An agreement signed by all four legislative leaders and Democratic Gov. Mark Dayton allows only the disaster bill to be considered. The governor said Wednesday he does not think the agreement allows lawmakers to vote on any other issues.
The special session was called to consider a nearly $168 million package to provide relief to areas affected by June floods and a July windstorm. The signed agreement among leaders and Dayton says there can be no changes without all five signing off.
Relief money mostly would be used to cover local and state government flood and wind damage expenses, but the bill also would provide loans and temporary housing for some affected homeowners.
Floods affected parts of Northeastern Minnesota in June, with damage such as large holes in city streets and highways being wiped out.
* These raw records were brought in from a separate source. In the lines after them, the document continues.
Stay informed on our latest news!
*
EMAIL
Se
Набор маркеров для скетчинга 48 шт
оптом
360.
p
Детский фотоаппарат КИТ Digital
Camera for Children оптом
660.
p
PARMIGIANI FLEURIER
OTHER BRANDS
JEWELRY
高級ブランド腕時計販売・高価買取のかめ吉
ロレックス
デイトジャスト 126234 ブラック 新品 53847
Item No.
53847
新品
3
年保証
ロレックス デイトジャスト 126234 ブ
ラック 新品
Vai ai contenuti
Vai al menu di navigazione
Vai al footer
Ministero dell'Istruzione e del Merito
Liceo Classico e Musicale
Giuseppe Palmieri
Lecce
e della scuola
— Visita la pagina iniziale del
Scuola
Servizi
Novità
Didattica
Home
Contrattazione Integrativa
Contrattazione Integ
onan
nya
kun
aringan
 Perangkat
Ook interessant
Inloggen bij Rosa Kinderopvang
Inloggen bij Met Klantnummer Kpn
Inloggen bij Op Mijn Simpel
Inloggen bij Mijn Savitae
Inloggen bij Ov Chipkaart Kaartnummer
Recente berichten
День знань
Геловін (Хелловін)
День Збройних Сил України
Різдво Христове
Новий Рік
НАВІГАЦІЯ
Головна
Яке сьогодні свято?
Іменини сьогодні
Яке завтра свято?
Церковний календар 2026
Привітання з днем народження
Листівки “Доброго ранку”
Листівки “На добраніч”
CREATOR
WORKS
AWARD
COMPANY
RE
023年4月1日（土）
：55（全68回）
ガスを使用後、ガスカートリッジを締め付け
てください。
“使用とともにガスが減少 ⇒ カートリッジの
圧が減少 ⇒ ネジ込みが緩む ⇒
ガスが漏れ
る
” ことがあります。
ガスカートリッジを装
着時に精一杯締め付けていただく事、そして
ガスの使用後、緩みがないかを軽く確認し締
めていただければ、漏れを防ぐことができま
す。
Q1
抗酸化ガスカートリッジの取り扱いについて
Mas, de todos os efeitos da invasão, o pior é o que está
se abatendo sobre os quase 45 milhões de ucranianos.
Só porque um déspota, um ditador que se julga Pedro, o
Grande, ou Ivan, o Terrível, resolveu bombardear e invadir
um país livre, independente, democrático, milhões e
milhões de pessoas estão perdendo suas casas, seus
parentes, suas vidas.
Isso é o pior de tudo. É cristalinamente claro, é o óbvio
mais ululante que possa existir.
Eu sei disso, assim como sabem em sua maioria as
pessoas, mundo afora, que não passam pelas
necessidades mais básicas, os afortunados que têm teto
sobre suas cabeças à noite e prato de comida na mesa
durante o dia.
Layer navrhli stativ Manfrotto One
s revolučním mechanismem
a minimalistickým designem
About the same time, other parts of the state were affected to a lesser extent, including Goodhue and Dakota counties.
A couple of weeks later, high winds along U.S. Highway 2 in northern Minnesota blew down trees and caused other damage.
Most of the money goes to flood relief, but $7.9 million is set aside for wind damage clean-up costs.
Senjem said he expects more requests for aid to come in the next regular session, which begins in early January.
“There may be more (storm expenses) that come up,” said Sen. John Howe, R-Red Wing, a co-sponsor of the disaster bill.
While legislative leaders say they want a quick session, Senjem added: “We can’t necessarily take people’s microphones away.”
Dayton had said he expects lawmakers to speak on various topics, but he wants legislative leaders to keep their word on taking no other votes.
“There certainly are a lot of other issues on the table,” Howe said, adding that he will not bring up issues he would like to see addressed.